The present results are compared with other studies in the discussion. The advantages/disadvantages of the proposed method with respect to the obtained results are described. The novelty of present paper compared to the existing studies is described which justified that it deserves to be published in the Geomatics journal.
This manuscript can be accepted based on the detailed report above.
I only suggest some small minor corrections colored yellow in the attached PDF file.
With kind regards, - Reviewer.
27.05.2022.
Comments for author File: Comments.pdf
Author Response
Q: The paper presents the general study goal: to find the optimal interpolation method, which would be better compared to conventional methods. The main goal was to compute bathymetric data and interpolate DEM in the study area of Gulf of San Jorge (Argentina) using a new method using DEM for data.
The authors identified research gap: existing methods of interpolation, such as IDW, kriging, radial basis functions, regularized splines, are not suitable for the non-homogeneous data where they show over/under-smoothing of the interpolated surface depending on local point density. This leads to the loss of actual information in high point density areas or generation of artifacts.
Therefore, they presented a robust multigrid/multi-resolution interpolation (MMI) method which adapts to the spatial resolution of spatial data. Using their novel method the authors generated bathymetric surfaces in the coastal region of Argentina with estimated local validation errors using DEM, within the 10% of the bathymetric surface typical deviation in the real calculation.

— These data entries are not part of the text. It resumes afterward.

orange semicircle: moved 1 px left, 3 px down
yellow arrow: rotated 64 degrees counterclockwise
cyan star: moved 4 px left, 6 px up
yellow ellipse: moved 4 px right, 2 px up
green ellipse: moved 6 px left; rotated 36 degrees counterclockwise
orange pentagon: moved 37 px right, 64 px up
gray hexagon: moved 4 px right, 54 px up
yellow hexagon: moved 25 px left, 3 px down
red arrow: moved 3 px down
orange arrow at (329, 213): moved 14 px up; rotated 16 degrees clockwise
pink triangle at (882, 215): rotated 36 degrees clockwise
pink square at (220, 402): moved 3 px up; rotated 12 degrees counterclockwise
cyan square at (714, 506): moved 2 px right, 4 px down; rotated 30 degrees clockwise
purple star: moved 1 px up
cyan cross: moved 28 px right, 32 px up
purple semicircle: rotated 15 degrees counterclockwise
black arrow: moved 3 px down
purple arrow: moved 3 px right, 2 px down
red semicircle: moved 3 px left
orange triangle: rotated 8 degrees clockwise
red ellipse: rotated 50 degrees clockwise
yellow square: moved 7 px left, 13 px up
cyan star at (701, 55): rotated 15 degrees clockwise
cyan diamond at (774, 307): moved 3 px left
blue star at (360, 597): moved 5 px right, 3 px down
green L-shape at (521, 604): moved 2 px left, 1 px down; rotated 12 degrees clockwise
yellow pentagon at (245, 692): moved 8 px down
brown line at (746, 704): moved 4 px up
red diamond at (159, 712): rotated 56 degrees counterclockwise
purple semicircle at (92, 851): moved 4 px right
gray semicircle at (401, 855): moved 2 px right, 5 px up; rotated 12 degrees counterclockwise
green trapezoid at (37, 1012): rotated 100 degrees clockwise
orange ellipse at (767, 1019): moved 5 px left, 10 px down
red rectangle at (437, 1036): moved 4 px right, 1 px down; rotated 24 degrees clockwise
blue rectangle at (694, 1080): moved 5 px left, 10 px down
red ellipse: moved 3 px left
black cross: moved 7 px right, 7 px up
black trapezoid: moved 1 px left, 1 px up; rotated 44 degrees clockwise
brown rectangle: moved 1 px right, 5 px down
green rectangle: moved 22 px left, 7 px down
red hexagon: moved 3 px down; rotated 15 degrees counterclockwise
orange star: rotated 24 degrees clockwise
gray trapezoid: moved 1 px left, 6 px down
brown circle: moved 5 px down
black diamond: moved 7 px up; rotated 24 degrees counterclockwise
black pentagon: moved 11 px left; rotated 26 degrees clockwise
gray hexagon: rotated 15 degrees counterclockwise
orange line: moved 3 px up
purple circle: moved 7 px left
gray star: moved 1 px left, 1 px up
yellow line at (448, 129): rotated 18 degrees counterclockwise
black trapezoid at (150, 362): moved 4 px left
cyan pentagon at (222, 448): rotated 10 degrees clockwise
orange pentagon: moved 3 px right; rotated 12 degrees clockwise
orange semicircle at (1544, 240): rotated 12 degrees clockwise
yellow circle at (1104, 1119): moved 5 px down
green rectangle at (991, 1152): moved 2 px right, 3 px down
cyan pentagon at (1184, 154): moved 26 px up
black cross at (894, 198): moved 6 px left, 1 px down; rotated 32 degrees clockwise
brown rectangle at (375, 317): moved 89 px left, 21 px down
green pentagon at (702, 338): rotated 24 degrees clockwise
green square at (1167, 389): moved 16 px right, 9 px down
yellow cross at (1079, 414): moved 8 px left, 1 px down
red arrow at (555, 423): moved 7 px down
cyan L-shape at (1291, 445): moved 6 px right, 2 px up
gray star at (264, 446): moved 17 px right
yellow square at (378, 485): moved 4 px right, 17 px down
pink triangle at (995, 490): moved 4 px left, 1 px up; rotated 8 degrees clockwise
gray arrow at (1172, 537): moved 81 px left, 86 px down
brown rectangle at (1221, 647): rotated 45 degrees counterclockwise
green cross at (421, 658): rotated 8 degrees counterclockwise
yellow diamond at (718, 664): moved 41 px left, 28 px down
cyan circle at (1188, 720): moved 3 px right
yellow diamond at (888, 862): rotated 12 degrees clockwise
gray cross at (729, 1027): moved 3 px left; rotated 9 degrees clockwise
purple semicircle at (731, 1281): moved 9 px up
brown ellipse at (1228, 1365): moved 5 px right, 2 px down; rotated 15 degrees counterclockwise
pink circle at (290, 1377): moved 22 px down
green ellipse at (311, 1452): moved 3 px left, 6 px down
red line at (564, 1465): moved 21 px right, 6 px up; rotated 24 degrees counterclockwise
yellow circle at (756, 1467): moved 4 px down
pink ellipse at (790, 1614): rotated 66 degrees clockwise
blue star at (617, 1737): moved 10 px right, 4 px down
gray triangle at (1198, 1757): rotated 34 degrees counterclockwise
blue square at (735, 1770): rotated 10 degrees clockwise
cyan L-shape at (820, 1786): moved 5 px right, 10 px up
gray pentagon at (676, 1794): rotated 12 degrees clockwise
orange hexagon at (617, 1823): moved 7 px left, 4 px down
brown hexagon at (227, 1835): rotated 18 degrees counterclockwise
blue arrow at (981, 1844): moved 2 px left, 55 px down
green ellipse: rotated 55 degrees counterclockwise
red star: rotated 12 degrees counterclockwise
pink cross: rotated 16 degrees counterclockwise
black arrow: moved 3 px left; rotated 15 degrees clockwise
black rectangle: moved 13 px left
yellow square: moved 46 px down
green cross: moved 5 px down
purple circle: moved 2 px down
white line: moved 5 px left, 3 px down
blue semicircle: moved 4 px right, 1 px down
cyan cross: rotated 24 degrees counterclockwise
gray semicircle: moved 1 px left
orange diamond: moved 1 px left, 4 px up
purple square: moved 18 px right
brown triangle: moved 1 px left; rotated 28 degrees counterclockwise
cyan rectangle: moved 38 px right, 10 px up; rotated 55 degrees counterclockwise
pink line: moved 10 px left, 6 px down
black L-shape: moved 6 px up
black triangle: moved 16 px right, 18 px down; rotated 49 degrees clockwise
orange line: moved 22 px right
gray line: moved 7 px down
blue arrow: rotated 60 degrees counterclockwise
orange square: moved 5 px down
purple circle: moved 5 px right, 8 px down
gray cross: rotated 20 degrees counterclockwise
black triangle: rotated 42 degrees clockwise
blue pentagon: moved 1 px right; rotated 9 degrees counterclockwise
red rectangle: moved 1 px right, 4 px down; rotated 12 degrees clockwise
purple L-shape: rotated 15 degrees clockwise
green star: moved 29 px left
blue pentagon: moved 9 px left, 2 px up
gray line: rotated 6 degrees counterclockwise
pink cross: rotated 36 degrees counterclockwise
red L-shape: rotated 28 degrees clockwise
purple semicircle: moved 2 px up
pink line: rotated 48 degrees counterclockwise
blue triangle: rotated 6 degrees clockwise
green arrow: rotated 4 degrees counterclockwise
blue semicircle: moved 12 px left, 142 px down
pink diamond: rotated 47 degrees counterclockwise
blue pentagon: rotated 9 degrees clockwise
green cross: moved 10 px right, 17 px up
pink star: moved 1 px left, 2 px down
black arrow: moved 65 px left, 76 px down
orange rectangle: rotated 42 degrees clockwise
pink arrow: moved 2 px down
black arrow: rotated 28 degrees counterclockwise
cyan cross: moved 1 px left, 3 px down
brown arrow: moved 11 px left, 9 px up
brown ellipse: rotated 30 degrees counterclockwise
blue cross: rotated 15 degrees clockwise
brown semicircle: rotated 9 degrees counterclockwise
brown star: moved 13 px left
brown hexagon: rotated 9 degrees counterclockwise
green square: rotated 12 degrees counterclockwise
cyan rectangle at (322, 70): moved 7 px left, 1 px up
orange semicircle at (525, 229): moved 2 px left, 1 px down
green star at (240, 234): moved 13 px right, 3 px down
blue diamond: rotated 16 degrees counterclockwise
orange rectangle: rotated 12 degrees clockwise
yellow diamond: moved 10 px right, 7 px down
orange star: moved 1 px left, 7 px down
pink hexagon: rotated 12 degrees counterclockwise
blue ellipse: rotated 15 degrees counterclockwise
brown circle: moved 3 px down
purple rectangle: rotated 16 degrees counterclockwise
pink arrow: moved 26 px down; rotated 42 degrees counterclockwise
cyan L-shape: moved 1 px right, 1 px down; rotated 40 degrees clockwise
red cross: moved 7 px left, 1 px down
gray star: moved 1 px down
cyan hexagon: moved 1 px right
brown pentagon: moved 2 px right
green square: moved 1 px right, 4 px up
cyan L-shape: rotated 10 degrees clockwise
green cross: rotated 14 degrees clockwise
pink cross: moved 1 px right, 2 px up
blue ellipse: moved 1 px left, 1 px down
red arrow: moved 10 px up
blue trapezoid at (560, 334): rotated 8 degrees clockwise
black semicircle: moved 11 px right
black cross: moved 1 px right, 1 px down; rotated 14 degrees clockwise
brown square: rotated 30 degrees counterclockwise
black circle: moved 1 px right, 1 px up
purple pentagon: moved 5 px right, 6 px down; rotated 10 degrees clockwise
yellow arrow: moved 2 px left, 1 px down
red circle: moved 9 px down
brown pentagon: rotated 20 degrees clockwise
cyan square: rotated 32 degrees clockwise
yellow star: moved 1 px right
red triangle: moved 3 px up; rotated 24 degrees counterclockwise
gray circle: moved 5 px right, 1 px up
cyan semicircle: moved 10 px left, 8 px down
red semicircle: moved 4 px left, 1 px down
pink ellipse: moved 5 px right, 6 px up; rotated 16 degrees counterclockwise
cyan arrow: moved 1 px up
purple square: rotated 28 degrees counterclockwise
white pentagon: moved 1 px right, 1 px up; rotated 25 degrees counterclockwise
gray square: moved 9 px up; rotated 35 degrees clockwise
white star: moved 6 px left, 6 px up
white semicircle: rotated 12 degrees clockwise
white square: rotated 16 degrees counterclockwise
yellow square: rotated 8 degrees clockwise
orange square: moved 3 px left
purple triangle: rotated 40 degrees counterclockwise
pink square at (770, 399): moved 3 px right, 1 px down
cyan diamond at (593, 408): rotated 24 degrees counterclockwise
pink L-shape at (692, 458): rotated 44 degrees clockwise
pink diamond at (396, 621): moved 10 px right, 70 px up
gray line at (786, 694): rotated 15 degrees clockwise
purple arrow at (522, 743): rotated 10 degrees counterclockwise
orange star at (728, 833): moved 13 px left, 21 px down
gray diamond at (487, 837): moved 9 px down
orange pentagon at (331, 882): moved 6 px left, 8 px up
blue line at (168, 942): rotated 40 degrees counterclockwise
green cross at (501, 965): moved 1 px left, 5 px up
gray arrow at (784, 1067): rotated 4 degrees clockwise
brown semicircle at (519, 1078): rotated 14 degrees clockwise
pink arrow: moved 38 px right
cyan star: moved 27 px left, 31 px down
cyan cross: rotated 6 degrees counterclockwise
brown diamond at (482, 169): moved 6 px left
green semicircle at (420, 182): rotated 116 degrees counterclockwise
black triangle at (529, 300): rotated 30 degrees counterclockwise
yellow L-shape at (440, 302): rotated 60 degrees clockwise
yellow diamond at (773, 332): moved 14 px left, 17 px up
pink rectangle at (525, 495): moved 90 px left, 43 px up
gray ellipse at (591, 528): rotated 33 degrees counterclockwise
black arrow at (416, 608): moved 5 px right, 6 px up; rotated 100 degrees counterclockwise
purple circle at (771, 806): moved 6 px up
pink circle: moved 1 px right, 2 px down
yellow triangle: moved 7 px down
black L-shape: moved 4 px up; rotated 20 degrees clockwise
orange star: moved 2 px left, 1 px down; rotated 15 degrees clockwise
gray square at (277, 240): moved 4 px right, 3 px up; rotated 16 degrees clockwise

The submission adheres to the Geomatics journal policies and general standards. The article conforms to general professional standards of GIS/geosciences domains by expressions used in the text. The article includes sufficient introduction background to demonstrate how the work fits into the broader field of knowledge in topography and what research gaps are covered.
Figures and maps are relevant to the content of the article. They are of sufficient resolution, appropriately described and labeled using continuous numeration.
The present results are compared with other studies in the discussion. The advantages/disadvantages of the proposed method with respect to the obtained results are described. The novelty of present paper compared to the existing studies is described which justified that it deserves to be published in the Geomatics journal.
This manuscript can be accepted based on the detailed report above.
A: We thank the reviewer so much for his/her thorough revision of our manuscript.
Q: Keywords. I suggest to add the following ones to better highlight the study areas:
Patagonia, Argentina, Atlantic Ocean.
A: We have added these keywords to help indexation by study area.
Q: Main Text. Introduction. Correct: prediction, . . . are just a few of their current applications [line 26].
A: We have corrected that text following the reviewer's suggestion.
Q: Main Text. 3.3. Gulf of San Jorge bathymetry interpolation. Correct: “Data from nautical charts” [line 373].
A: We have corrected the spelling.
Round 2
Reviewer 1 Report
The authors have answered sufficiently all my questions.